Anforderungen der Übung
1. Wo findet laut dem Artikel über Kevin Spacey im Zeit-Magazin der dritte Prozess gegen den Schauspieler statt?
2. Schreib den Artikel über Kevin Spacey im Zeit-Magazin im Anschluss an seinen letzten Satz weiter.

Vorliegender Text
# taz.de -- Kevin Spacey im „Zeit-Magazin“: Nach dem Canceln das Comeback
       
       > Wenn sie prominent sind, werden mutmaßliche MeToo-Täter schnell
       > rehabilitiert. Das zeigt nicht nur ein aktuelles Interview mit Kevin
       > Spacey.
       
 (IMG) Bild: Sieht sich auf der Ersatzbank: Schauspieler Kevin Spacey
       
       Könnte nächsten Monat vielleicht schon das große Comeback-Interview mit
       Till Lindemann im Zeit-Magazin kommen? Schlagzeile: „Ich dachte, sie
       wollten es auch … Vielleicht hätte ich sie zuerst wecken sollen.“ Eine
       Journalistin könnte mit dem Popstar Gassi gehen, einen Kaffee to go in der
       Hand. Abends ginge man in eine verranzte Kneipe, in der jeder „den Till“
       kennt und schätzt.
       
       Natürlich würde man im Interview nicht [1][über die Vorwürfe sexualisierter
       Gewalt sprechen], die eine ganze Reihe junger Frauen gegen Lindemann
       erheben. Man würde behaupten, das liege daran, dass das juristische
       Verfahren noch läuft, in Wahrheit ginge es darum, dass der Sänger nicht
       eingeschnappt ist und das Exklusivinterview kurzerhand abbricht, welches
       online natürlich auf Englisch übersetzt und bitte von allen internationalen
       Medien zitiert würde.
       
       Lindemann dürfte sicher erzählen, wie schwer die Zeit war, nachdem sein
       Label bekannt gab, weniger Werbung für seine Platte zu machen, und eine
       Handvoll Leute sich tatsächlich mit Transpis vor dem ausverkauften
       Stadionkonzert trafen, um gegen den Rammstein-Auftritt zu protestieren.
       Erschütternd. Diese Cancel Culture zerstört doch jeden.
       
       Das ist natürlich alles ausgedacht und rein hypothetisch, ich denke, die
       meisten Leser_innen verstehen den Zweck eines Konjunktivs. Es sei trotzdem
       noch mal erwähnt für potenziell mitlesende, übereifrige Anwaltskanzleien.
       Aber nur weil etwas ausgedacht ist, bedeutet das nicht, dass alles daran
       Humbug ist. Nachdem das Zeit-Magazin im vergangenen Monat ein so
       unkritisches Interview mit Quentin Tarantino druckte, als sei es 1996,
       legte das Lifestyleheft diese Woche nach, mit einem exklusiven Interview
       mit US-Schauspieler Kevin Spacey.
       
       [2][Genau, der Kevin Spacey], dem von mehreren Männern sexuelle Übergriffe
       bis hin zu Vergewaltigung vorgeworfen werden. In zwei Prozessen wurde er
       freigesprochen, der dritte steht noch an, in London. Kann man machen,
       Spacey kurz vor dem wichtigen Prozess auf ein Käffchen zu treffen und das
       Cover dafür freizuräumen. Aber mit welchem Motiv? „Vielleicht hofft er,
       dass ein europäisches Medium wie das Zeit-Magazin weniger scharf über ihn
       berichtet, als es ein amerikanisches Medium tun würde“, mutmaßt der Text
       jedenfalls über das Motiv des Schauspielers, um dann genau das zu machen:
       Kuscheln – und zwar mit Ansage.

Verfügbare Daten
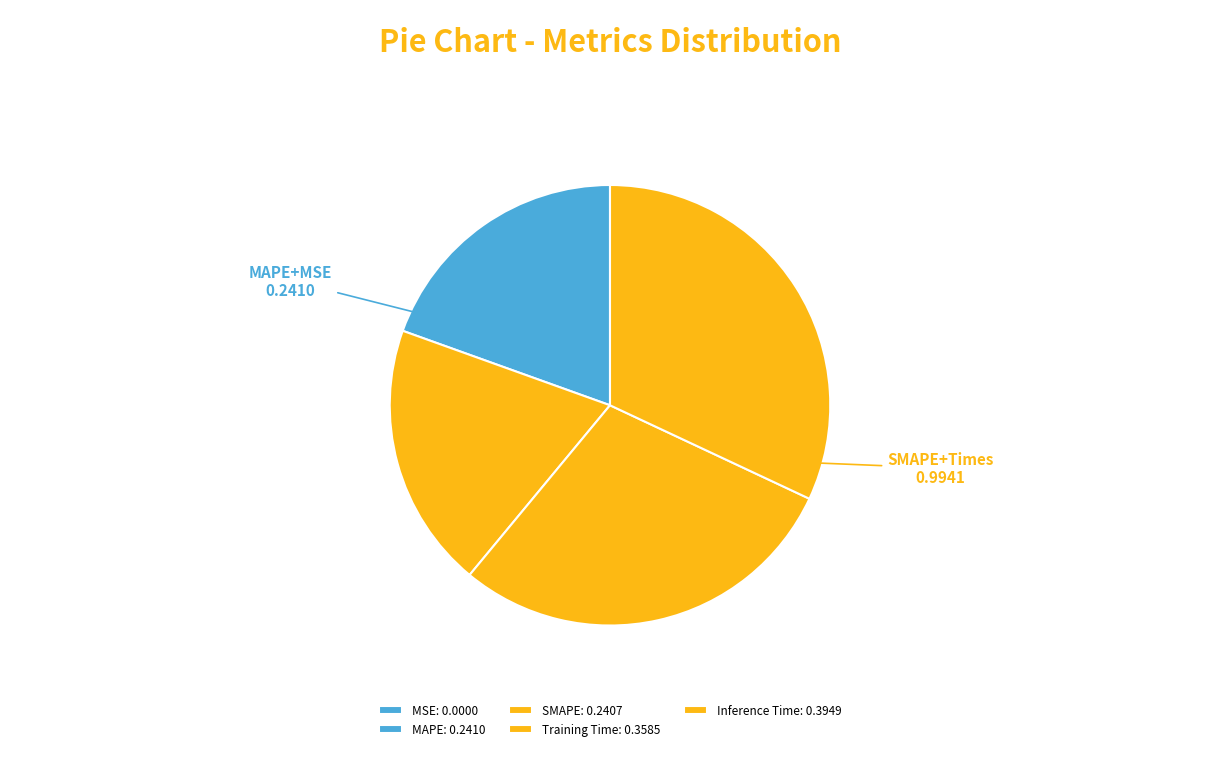

How many segments does this pie chart have?

5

Erwartete Antworten
1. In London.

2.
       
       ## Am Ende haben alle was davon
       
       Wie schnell mutmaßliche Täter von diesem Kaliber rehabilitiert werden
       können, zeigt diese Woche auch ein Auftritt von Filmstar Ezra Miller bei
       einer Filmpremiere in Hollywood. Miller wurde von mehreren Frauen
       Körperverletzung und Belästigung vorgeworfen. Außerdem steht Miller im
       Verdacht, eine Art Kult zu unterhalten und vorrangig junge Fans unter
       Drogen zu setzen.
       
       Nach einem kurzen Rückzug aus der Öffentlichkeit erschien Miller nun zur
       Premiere des Actionfilms „The Flash“, in welchem er die Hauptrolle spielt.
       Warner Bros. gab an, das werde Millers einziger öffentlicher Auftritt im
       Zusammenhang mit dem Film bleiben – was einem ungelenken Eiertanz gleicht:
       Man will sich öffentlich irgendwie zu den Vorwürfen verhalten und
       gleichzeitig von dem Buzz profitieren, den solche Skandale immer mit sich
       bringen.
       
       Und so ist auch am Zeit-Magazin-Interview mit Spacey interessant, dass der
       Schauspieler weder auf Unschuldslamm macht, noch irgendeine Art von Reue
       zeigt. Er sieht sich eher auf der Ersatzbank und gibt an, dass er – sobald
       er den Prozess gewinne – hochkarätige Rollenangebote bekommen werde von
       großen Namen, die seit Jahren mit ihm arbeiten wollten, aber sich nicht
       trauten, aus Angst davor, gecancelt zu werden.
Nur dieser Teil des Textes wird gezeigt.